Set down all of the data that follows word for word, without the images.

Saved data entries:
********

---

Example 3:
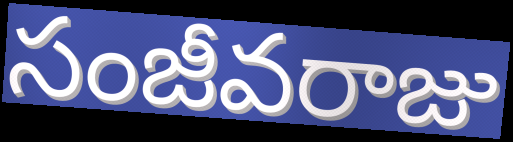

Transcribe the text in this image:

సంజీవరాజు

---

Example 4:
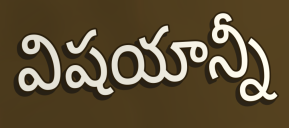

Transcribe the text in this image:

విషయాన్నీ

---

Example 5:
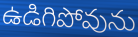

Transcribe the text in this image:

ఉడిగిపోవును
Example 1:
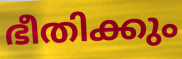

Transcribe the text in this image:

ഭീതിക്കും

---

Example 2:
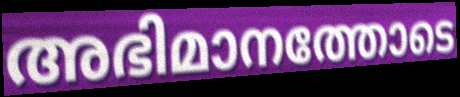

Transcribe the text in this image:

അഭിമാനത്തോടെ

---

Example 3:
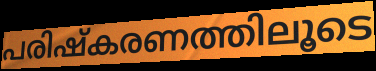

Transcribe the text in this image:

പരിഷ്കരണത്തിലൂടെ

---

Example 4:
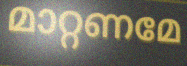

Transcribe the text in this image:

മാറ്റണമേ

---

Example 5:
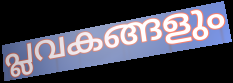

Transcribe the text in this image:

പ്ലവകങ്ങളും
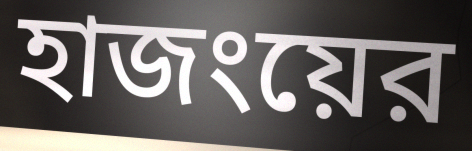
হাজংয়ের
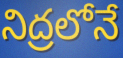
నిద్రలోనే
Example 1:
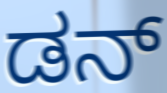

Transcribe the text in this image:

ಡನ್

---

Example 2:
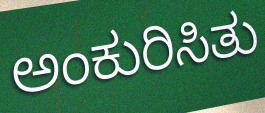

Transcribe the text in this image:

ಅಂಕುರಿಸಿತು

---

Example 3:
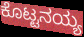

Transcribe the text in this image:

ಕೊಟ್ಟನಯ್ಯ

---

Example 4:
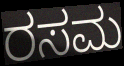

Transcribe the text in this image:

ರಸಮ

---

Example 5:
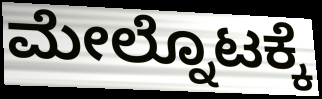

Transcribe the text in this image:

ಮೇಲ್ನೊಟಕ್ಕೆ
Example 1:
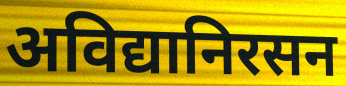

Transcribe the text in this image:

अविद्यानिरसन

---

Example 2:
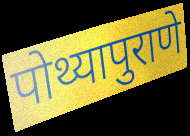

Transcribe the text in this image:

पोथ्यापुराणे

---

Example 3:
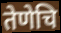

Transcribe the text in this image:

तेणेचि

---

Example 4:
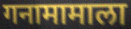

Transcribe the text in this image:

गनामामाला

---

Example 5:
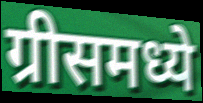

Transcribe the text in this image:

********

**Output for this task**:
---

Example 3:

Transcribe the text in this image:

సంజీవరాజు

---

Example 4:

Transcribe the text in this image:

విషయాన్నీ

---

Example 5:

Transcribe the text in this image:

ఉడిగిపోవును
Example 1:

Transcribe the text in this image:

ഭീതിക്കും

---

Example 2:

Transcribe the text in this image:

അഭിമാനത്തോടെ

---

Example 3:

Transcribe the text in this image:

പരിഷ്കരണത്തിലൂടെ

---

Example 4:

Transcribe the text in this image:

മാറ്റണമേ

---

Example 5:

Transcribe the text in this image:

പ്ലവകങ്ങളും
হাজংয়ের
నిద్రలోనే
Example 1:

Transcribe the text in this image:

ಡನ್

---

Example 2:

Transcribe the text in this image:

ಅಂಕುರಿಸಿತು

---

Example 3:

Transcribe the text in this image:

ಕೊಟ್ಟನಯ್ಯ

---

Example 4:

Transcribe the text in this image:

ರಸಮ

---

Example 5:

Transcribe the text in this image:

ಮೇಲ್ನೊಟಕ್ಕೆ
Example 1:

Transcribe the text in this image:

अविद्यानिरसन

---

Example 2:

Transcribe the text in this image:

पोथ्यापुराणे

---

Example 3:

Transcribe the text in this image:

तेणेचि

---

Example 4:

Transcribe the text in this image:

गनामामाला

---

Example 5:

Transcribe the text in this image:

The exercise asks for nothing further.